* PERINTAH A
Salin persis bagian artikel tentang RUU KUHAP, mulai dari kata-kata yang memuat "Prof. Haris juga" dan berhenti setelah "(SDM) yang cukup.".
* PERINTAH B
Dalam artikel tentang RUU KUHAP, siapa saja pihak yang disebut Prof. Haris sudah banyak terlibat kasus penyimpangan? Sebutkan semuanya.

* TEKS YANG DIBERIKAN
Potensi Penyalahgunaan Kekuasaan Lembaga tertentu dalam RUU KUHAP: Ancaman bagi Keseimbangan Sistem Peradilan
- Palupi Ambarwati/ VIVA Banyuwangi
Jember, VIVA Banyuwangi –Kekhawatiran terhadap potensi penyalahgunaan kekuasaan akibat pemberian kewenangan berlebih kepada Lembaga tertentu dalam Rancangan Kitab Undang-Undang Hukum Acara Pidana (RUU KUHAP) kembali mencuat. Ketua Asosiasi Pengajar Hukum Tata Negara, Prof. Dr. KH. M Noor Harisudin menegaskan bahwa tanpa perubahan signifikan, rancangan ini berisiko mengancam keseimbangan sistem peradilan.
Dalam seminar nasional bertajuk Kesetaraan Peran dan Kewenangan dalam RUU KUHAP yang digelar di UIN KHAS Jember, pada kamis ( 20/2) ,Prof. Haris menyoroti potensi Kejaksaan menjadi lembaga super body yang tidak terkendali.
“Jika RUU KUHAP disahkan tanpa perubahan substansial, kita akan kehilangan check and balance. Jaksa berisiko menjadi lembaga yang tak terkendali dan rawan penyimpangan,” tegasnya.
Ia juga memperingatkan bahwa ketimpangan kewenangan dapat memicu konflik di antara aparat penegak hukum (APH). “Jika kewenangan terpusat hanya pada satu lembaga, penyalahgunaan kekuasaan menjadi sangat mungkin. Kita sudah melihat banyak kasus penyimpangan di kalangan polisi, jaksa, hakim, hingga advokat,” tambahnya.
Selain itu, ia membandingkan sistem peradilan di Indonesia dengan Belanda, yang memiliki populasi lebih kecil dan sistem hukum yang berbeda. “Indonesia memiliki lebih dari 280 juta penduduk. Jika sistem hukum yang menempatkan jaksa sebagai pihak dominan diterapkan, justru akan membahayakan,” jelasnya.
Prof. Haris juga mengkritik sentralisasi pengendalian perkara yang diusulkan dalam RUU KUHAP. Menurutnya, hal ini bisa memperlambat proses hukum, terutama di daerah.
“Jika kontrol terpusat di Jakarta, bagaimana dengan perkara di daerah? Proses hukum bisa terhambat, dan ini akan menambah ketidakpastian hukum,” ujarnya.
Ia juga menyoroti kesiapan Kejaksaan dalam menghadapi peningkatan kewenangan. Dengan banyaknya kasus yang menumpuk, ia meragukan apakah Kejaksaan memiliki sumber daya manusia (SDM) yang cukup.
“Apakah Kejaksaan mampu merekrut SDM dengan cepat? Saya pikir ini tidak rasional, mengingat jumlah jaksa yang ada saat ini masih terbatas,” katanya.

Data yang dikumpulkan:

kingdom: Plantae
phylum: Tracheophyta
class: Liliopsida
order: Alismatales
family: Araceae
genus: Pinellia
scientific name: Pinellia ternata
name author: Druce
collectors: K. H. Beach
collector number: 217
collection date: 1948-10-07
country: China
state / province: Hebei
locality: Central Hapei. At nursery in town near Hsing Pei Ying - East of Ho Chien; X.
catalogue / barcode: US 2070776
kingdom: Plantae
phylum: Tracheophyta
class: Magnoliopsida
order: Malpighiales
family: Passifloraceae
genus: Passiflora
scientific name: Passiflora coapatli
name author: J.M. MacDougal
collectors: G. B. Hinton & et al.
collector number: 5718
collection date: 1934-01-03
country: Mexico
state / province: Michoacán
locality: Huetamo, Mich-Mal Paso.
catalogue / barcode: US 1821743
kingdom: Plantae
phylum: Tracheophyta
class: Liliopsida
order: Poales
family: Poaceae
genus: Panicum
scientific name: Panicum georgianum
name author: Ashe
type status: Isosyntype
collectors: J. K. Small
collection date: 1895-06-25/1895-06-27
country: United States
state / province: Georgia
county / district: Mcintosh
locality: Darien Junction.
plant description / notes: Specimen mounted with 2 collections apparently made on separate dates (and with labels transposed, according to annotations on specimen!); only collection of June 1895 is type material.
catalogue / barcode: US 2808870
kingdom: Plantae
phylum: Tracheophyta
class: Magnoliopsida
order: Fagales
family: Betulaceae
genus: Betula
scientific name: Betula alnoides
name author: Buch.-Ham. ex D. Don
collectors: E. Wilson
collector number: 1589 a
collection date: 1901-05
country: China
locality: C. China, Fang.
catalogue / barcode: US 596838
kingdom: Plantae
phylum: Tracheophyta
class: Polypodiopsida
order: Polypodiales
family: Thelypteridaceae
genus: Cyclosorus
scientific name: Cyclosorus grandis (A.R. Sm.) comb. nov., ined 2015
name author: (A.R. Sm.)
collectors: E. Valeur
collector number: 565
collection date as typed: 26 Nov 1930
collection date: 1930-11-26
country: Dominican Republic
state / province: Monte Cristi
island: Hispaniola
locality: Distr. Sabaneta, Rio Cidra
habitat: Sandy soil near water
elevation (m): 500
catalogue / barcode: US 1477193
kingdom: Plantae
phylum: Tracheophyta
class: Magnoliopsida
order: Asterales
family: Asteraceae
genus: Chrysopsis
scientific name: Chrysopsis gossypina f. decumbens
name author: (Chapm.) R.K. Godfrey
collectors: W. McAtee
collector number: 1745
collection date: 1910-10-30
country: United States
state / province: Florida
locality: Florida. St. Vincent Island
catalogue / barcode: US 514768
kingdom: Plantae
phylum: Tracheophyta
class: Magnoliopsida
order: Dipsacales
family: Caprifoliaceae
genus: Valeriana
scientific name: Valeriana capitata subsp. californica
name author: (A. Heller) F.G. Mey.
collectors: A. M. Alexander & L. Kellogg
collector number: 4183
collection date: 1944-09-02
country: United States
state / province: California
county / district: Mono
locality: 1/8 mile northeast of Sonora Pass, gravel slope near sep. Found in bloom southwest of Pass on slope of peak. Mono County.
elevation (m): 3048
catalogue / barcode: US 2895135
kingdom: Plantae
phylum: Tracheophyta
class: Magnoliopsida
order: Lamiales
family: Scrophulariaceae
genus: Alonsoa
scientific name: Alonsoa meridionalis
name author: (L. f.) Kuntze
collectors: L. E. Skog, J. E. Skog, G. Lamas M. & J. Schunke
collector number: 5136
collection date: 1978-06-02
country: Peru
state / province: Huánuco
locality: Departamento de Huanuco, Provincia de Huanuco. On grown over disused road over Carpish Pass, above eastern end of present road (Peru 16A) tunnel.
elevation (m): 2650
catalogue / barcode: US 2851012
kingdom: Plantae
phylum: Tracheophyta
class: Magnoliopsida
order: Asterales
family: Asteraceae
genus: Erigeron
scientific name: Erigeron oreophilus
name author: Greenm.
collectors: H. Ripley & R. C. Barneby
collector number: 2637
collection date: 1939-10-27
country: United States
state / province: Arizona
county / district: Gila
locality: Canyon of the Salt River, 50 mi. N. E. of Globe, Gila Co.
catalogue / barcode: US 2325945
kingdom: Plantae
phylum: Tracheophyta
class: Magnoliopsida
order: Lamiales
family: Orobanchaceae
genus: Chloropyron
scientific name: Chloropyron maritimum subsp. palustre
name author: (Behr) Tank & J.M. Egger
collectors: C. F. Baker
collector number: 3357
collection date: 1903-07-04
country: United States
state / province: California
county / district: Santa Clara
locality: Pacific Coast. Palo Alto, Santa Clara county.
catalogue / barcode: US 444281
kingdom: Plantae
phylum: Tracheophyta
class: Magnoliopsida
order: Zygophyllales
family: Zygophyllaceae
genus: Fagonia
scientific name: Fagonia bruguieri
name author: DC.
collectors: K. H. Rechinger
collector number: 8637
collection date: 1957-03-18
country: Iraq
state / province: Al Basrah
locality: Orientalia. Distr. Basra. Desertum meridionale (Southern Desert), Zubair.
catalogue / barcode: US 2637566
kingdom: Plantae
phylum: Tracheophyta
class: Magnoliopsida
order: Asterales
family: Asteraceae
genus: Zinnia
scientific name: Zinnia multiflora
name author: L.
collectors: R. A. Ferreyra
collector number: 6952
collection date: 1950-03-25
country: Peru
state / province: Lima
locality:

* JAWABAN BENAR A
Prof. Haris juga mengkritik sentralisasi pengendalian perkara yang diusulkan dalam RUU KUHAP. Menurutnya, hal ini bisa memperlambat proses hukum, terutama di daerah.
“Jika kontrol terpusat di Jakarta, bagaimana dengan perkara di daerah? Proses hukum bisa terhambat, dan ini akan menambah ketidakpastian hukum,” ujarnya.
Ia juga menyoroti kesiapan Kejaksaan dalam menghadapi peningkatan kewenangan. Dengan banyaknya kasus yang menumpuk, ia meragukan apakah Kejaksaan memiliki sumber daya manusia (SDM) yang cukup.

* JAWABAN BENAR B
Polisi, jaksa, hakim, dan advokat.